─── PROVIDED DATA
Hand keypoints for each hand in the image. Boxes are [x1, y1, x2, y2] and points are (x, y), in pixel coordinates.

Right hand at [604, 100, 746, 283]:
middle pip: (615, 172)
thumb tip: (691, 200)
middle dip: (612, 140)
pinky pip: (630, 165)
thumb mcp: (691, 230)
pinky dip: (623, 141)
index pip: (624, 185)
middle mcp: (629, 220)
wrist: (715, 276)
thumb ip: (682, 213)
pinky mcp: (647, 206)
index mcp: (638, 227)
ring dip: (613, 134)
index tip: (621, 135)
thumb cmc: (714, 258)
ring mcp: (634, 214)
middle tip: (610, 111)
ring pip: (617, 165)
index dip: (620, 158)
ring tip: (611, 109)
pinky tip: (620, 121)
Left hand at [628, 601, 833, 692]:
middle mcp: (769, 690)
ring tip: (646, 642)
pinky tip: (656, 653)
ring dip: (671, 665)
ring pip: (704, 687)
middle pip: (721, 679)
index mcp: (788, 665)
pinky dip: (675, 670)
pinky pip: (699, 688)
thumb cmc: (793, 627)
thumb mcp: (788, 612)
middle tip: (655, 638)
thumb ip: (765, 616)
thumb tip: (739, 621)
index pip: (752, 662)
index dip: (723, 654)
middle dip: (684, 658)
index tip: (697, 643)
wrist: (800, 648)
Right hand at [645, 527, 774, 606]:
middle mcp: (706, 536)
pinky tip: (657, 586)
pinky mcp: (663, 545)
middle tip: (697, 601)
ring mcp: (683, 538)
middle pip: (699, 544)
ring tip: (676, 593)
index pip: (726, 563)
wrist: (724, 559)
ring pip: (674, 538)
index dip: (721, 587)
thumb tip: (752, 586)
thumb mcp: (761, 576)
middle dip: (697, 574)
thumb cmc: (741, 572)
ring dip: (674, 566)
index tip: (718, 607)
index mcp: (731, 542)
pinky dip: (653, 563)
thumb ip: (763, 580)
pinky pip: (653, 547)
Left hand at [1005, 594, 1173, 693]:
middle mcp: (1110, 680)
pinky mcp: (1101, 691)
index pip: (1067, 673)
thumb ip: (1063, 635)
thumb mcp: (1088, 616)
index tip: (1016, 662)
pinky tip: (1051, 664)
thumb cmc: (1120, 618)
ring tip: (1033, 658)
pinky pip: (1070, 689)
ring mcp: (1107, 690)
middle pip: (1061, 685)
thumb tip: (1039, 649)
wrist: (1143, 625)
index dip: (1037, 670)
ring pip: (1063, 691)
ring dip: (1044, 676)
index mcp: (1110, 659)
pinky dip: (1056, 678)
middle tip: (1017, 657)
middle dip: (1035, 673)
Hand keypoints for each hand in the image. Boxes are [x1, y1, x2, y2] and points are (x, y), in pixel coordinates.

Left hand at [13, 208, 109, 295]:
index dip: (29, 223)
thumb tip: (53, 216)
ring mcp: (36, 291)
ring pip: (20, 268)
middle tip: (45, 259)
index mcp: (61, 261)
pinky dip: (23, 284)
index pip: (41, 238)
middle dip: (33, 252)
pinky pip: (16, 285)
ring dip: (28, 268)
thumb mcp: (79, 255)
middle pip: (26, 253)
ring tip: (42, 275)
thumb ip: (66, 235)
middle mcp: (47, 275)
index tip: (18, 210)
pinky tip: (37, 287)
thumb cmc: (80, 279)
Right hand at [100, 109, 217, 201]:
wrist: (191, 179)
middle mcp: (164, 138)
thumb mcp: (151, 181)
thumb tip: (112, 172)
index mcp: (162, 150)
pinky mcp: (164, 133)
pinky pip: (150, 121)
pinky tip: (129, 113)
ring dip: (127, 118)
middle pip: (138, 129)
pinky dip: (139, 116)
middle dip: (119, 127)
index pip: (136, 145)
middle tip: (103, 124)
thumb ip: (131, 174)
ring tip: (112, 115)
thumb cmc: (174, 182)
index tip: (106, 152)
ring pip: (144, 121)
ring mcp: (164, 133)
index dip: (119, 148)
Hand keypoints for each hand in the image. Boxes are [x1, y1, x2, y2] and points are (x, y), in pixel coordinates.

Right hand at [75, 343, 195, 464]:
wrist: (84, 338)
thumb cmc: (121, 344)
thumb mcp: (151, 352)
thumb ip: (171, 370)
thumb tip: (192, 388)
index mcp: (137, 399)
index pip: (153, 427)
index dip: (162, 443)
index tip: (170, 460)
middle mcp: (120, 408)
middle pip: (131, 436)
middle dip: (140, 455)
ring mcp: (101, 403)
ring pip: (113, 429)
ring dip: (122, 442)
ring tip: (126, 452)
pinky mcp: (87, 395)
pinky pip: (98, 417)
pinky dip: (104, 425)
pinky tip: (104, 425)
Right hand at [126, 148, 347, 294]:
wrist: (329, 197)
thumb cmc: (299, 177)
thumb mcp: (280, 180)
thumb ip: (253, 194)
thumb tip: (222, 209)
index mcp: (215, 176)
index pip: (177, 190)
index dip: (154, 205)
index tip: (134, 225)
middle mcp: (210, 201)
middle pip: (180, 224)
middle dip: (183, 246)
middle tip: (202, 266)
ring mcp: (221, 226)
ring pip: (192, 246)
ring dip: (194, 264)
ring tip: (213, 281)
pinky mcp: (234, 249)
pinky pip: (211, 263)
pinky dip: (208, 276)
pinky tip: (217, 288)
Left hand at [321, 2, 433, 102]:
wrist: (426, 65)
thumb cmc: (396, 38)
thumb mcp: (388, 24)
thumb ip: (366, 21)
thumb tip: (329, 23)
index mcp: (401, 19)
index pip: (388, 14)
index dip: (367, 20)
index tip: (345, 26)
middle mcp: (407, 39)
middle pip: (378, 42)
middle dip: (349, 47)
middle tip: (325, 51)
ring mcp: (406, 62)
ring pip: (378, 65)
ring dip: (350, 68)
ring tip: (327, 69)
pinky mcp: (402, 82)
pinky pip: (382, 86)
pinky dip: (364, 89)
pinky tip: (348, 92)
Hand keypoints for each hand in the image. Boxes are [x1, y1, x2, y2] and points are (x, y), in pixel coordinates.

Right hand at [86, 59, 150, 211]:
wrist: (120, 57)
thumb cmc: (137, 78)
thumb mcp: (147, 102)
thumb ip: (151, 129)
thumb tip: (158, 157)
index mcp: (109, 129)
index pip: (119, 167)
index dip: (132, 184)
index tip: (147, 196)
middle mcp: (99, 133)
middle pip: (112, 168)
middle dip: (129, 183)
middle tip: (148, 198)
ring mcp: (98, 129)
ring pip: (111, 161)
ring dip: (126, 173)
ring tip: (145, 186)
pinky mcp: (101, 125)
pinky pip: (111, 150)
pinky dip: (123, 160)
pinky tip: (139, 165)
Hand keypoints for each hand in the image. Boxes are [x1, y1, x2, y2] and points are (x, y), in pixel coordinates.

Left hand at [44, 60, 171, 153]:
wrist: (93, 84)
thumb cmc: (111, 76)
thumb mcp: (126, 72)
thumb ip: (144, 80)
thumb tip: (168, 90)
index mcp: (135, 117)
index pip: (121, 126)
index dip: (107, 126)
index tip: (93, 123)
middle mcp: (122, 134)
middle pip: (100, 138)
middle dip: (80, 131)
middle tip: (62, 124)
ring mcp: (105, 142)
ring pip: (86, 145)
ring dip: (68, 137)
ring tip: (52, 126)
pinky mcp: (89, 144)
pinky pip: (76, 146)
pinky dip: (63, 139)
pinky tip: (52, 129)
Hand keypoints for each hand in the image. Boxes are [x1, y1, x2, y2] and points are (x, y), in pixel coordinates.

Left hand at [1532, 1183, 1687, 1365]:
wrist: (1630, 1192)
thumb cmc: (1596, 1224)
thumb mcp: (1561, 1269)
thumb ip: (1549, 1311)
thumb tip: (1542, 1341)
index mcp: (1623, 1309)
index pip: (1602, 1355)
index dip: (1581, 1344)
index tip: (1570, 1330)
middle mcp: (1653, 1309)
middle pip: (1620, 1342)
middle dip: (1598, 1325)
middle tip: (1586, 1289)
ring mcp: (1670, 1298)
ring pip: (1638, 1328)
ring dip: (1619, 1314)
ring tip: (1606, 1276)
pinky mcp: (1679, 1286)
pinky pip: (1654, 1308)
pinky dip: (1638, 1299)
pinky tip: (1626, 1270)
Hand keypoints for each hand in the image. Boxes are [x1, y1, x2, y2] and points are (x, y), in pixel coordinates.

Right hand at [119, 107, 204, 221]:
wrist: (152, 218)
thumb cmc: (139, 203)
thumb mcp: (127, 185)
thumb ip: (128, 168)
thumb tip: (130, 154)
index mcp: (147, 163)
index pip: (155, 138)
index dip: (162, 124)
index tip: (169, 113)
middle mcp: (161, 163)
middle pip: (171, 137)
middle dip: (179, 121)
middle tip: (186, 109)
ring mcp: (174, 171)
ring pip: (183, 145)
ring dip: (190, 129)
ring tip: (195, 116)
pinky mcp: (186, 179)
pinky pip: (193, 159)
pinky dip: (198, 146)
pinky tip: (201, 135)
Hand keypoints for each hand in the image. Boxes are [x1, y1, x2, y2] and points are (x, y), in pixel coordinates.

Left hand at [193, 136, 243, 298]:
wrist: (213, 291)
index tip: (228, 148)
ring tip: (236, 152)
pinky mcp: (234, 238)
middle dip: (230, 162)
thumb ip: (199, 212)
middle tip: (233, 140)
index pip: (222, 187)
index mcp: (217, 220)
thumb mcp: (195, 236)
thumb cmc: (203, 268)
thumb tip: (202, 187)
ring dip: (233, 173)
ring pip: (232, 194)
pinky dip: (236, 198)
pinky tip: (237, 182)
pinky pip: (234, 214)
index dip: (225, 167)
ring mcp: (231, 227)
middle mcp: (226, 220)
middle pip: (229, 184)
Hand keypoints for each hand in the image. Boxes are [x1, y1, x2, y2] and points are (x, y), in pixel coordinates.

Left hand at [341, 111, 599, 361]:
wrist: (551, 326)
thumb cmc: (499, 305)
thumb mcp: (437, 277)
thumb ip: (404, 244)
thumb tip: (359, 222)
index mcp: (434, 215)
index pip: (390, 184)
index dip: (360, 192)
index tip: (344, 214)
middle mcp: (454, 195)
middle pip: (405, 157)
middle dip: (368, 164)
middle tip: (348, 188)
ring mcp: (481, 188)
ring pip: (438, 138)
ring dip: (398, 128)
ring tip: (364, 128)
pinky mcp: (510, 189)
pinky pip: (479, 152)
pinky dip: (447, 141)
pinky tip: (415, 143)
──────
__WHAT IS EXPECTED__.
Out of the data above, set down the lines from the one with "index pip: (136, 145)" to the one with "pinky tip: (104, 425)", both included, exactly as written and with no additions.

__EXERCISE OUTPUT__.
index pip: (136, 145)
middle tip: (103, 124)
thumb ip: (131, 174)
ring tip: (112, 115)
thumb cmc: (174, 182)
index tip: (106, 152)
ring pip: (144, 121)
ring mcp: (164, 133)
index dip: (119, 148)
Hand keypoints for each hand in the image. Boxes are [x1, y1, x2, y2] and points are (x, y), in pixel coordinates.

Right hand at [75, 343, 195, 464]:
wrist: (84, 338)
thumb cmc: (121, 344)
thumb mcp: (151, 352)
thumb ip: (171, 370)
thumb tip: (192, 388)
index mcp: (137, 399)
index pip: (153, 427)
index dip: (162, 443)
index tip: (170, 460)
middle mcp: (120, 408)
middle pip: (131, 436)
middle dip: (140, 455)
ring mcp: (101, 403)
ring pip: (113, 429)
ring dip: (122, 442)
ring tip: (126, 452)
pinky mcp: (87, 395)
pinky pip: (98, 417)
pinky dip: (104, 425)
pinky tip: (104, 425)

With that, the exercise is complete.